2) Approve minutes from Mar 12 meeting.
- No one objected to approving the minutes as posted in the calendar-event.
3) SCIM Strategy (Prateek Mishra / Phil Hunt)
- Report on events at IETF related to SCIM
- Outlook for convergence
- Implications for PSTC
SCIM Consortium currently has Ping Identity, Salesforce, UnboundID (and sometimes Google in the background):
- Use-cases say they're solving the broader problem, but currently somewhat LDAP-centric.
- Writing objects into the directory server is seen as the only type of provisioning that is necessary.
- SCIM aimed currently mainly at "service-provider" (application-vendor):
-- RESTful API to LDAP.
-- single-endpoint.
- Managed objects tend to become complex--e.g., denormalized blend of user attributes, accounts and entitlements.
Identity Management (in the context of provisioning) can involve "hubs", "gateways" and "spokes" (in Phil's terms):
- SCIM is currently oriented to a single-spoke.
- Both hubs (e.g, IDM systems) and gateways (e.g., cloud-vendor or decentralized-IDM node) expose multiple targets.
Phil made "Targeting Proposal" to allow a SCIM server to expose multiple targets:
- Targeting Proposal adds a layer into URLs (i.e., "Targets/<TargetName>" before "/Users" and before "/Groups").

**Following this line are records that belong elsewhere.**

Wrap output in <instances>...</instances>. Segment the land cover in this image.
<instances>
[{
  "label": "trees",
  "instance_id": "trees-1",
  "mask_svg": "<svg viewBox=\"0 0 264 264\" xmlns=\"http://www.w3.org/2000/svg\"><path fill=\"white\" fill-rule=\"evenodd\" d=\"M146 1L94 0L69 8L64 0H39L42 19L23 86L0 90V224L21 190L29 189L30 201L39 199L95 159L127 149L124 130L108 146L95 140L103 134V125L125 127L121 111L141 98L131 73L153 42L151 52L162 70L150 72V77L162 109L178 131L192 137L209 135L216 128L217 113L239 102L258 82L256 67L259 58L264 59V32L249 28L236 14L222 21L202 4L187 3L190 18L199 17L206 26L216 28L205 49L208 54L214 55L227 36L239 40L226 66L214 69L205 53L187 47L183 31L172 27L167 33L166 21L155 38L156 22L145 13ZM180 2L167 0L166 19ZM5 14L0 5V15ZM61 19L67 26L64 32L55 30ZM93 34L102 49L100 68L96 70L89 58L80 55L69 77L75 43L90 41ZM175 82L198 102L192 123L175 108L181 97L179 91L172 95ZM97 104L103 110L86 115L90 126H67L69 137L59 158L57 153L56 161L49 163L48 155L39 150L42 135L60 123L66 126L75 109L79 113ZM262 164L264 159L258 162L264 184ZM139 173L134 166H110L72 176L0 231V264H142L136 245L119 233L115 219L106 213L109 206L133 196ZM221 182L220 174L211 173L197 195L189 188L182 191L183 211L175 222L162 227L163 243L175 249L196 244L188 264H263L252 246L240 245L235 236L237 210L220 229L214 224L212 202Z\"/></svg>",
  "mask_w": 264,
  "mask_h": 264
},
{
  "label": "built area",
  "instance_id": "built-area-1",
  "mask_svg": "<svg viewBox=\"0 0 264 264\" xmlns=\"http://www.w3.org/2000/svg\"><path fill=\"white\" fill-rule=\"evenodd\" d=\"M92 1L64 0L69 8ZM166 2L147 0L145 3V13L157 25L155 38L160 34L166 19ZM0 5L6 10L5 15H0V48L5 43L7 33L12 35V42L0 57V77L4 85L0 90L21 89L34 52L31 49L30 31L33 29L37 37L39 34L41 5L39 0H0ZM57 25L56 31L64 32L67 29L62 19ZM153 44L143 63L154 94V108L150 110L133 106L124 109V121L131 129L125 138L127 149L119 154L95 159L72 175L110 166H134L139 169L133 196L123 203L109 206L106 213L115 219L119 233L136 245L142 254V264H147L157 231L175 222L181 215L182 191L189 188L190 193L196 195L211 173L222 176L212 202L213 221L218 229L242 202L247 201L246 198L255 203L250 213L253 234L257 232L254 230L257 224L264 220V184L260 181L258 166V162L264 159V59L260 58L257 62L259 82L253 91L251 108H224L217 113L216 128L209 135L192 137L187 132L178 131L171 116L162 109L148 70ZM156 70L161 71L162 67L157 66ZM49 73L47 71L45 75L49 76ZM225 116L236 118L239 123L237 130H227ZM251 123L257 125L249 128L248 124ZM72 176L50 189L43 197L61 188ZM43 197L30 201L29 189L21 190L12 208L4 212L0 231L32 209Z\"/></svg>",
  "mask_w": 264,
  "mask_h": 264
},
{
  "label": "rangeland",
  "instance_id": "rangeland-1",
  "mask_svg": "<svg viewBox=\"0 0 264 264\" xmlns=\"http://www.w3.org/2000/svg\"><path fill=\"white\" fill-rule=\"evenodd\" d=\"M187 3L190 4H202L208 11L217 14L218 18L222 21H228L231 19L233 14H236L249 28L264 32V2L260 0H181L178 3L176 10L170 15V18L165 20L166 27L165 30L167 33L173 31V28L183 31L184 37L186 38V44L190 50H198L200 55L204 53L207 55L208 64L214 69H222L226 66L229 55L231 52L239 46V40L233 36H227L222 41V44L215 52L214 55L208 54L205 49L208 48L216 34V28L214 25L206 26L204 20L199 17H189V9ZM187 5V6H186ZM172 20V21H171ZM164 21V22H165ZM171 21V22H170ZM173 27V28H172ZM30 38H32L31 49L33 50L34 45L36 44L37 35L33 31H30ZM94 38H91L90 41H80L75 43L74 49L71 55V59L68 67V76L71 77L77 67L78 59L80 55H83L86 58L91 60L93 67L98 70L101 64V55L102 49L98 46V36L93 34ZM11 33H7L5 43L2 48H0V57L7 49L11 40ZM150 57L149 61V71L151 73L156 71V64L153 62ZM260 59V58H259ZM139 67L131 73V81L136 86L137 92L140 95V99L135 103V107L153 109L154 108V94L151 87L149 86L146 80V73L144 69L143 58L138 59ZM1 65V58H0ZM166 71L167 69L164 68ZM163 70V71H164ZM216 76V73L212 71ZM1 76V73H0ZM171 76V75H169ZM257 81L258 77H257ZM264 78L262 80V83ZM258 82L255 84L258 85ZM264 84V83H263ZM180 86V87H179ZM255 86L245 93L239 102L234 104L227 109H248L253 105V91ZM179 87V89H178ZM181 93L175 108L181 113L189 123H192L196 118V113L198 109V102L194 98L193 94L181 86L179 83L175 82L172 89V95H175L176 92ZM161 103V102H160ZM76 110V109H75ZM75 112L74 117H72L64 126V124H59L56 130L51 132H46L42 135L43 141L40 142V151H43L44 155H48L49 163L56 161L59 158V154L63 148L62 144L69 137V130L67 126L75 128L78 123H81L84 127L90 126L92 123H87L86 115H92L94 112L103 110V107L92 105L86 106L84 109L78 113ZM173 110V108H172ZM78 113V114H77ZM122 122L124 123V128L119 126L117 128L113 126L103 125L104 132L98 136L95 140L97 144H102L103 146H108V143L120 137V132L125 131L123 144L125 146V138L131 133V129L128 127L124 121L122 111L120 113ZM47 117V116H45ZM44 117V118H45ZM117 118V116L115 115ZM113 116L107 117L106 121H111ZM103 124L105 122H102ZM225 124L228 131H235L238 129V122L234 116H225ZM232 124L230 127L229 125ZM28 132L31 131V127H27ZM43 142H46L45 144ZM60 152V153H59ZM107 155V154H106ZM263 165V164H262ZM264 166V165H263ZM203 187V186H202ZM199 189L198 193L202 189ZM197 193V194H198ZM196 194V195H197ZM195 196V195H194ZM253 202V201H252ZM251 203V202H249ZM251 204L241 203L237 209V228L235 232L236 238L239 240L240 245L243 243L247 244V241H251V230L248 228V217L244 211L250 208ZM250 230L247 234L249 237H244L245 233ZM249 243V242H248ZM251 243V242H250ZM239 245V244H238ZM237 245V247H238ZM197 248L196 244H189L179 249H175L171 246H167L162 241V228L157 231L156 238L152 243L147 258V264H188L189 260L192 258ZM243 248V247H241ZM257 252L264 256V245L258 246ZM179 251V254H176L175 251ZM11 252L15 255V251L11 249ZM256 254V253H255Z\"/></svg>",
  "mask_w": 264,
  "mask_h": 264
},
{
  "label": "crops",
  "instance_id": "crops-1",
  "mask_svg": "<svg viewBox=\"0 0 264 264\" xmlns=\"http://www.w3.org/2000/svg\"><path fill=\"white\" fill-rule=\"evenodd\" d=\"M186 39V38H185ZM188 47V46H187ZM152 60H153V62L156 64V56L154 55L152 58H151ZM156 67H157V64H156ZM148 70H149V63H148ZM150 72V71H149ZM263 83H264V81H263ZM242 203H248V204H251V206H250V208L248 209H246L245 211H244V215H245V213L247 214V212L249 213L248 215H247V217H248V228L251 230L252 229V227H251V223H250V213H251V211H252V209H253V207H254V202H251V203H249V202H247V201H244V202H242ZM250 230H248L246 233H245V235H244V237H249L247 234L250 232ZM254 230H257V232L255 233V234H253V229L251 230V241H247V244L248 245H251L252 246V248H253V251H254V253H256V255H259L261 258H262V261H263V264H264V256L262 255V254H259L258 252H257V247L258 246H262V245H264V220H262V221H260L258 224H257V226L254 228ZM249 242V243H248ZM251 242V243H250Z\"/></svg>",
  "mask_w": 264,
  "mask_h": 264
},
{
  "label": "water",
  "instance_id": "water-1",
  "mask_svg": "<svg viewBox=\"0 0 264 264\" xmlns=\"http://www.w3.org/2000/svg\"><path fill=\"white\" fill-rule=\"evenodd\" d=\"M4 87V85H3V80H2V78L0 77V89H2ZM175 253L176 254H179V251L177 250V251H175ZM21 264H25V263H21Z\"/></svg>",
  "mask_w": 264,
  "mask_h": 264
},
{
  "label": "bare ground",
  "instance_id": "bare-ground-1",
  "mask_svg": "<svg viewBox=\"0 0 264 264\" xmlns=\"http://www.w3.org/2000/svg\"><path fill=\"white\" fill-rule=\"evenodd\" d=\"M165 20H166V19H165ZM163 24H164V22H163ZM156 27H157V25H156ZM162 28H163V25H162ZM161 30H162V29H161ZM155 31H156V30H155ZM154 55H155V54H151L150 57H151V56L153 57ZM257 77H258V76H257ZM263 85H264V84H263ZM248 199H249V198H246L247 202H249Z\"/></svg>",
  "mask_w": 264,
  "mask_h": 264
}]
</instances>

- Targeting Proposal also formalizes references from User on one target to accounts on other targets.
Outlook for convergence is currently unclear:
- Many members want only to approve SCIM 1.0 as-is.
- Charter-draft now mentions "targeting", if somewhat vaguely (and optionally).

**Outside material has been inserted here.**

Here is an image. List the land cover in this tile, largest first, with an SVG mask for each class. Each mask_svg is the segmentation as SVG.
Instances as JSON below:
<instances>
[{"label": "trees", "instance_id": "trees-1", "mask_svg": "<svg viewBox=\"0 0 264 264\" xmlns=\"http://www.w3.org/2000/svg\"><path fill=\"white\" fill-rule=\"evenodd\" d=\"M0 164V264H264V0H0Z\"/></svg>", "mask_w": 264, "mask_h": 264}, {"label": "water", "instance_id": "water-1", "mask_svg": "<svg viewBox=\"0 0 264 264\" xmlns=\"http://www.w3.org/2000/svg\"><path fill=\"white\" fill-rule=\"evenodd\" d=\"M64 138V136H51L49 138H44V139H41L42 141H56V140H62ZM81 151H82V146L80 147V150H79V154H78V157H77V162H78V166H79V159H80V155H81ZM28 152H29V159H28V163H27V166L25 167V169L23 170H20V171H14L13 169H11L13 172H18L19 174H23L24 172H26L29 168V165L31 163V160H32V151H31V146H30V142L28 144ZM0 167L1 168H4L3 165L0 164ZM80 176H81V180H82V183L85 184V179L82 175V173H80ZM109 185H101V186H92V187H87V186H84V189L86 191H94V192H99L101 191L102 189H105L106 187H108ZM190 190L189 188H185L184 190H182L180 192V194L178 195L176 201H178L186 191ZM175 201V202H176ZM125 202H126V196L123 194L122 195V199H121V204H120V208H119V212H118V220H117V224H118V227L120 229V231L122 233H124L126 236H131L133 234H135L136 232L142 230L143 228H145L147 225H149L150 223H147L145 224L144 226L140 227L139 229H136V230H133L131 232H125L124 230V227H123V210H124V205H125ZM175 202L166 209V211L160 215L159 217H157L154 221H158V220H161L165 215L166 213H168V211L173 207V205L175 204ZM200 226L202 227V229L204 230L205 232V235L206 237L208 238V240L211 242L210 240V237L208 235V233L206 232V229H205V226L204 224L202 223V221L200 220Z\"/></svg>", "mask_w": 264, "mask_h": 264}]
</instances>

Gary says that these gaps are critical from a provisioning perspective.
Karsten says that identity-management is broader than a single-endpoint.
Possible Courses of Action:
#1. Influence SCIM at IETF. Try to build support for Targeting Proposal or equivalent.

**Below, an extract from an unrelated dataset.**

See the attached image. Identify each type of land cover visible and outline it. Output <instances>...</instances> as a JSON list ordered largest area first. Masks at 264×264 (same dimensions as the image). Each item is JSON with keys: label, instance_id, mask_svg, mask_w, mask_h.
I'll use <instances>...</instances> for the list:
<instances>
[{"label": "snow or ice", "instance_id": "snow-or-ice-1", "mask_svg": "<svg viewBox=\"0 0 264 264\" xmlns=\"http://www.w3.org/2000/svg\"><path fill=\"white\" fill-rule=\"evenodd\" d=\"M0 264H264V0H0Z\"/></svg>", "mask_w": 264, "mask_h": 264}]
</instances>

#2. Define RESTPML to wrap SCIM. Follow its style and add a layer to represent "targets".
#3. Define RESTPML independent of SCIM. Consider SCIM merely an endpoint-protocol.
Phil suggests some combination of #1 and #2. Wait a little longer until we see what happens with SCIM.
Prateek agrees.
Karsten points out that REST won't do everything--unless you clearly define attributes:
- Without explicit operations, one must specify schema carefully (and each provider must honor the contract).
- Sometimes it's nicer if your provider stays "dumb"--implementation is simpler when operations are explicit.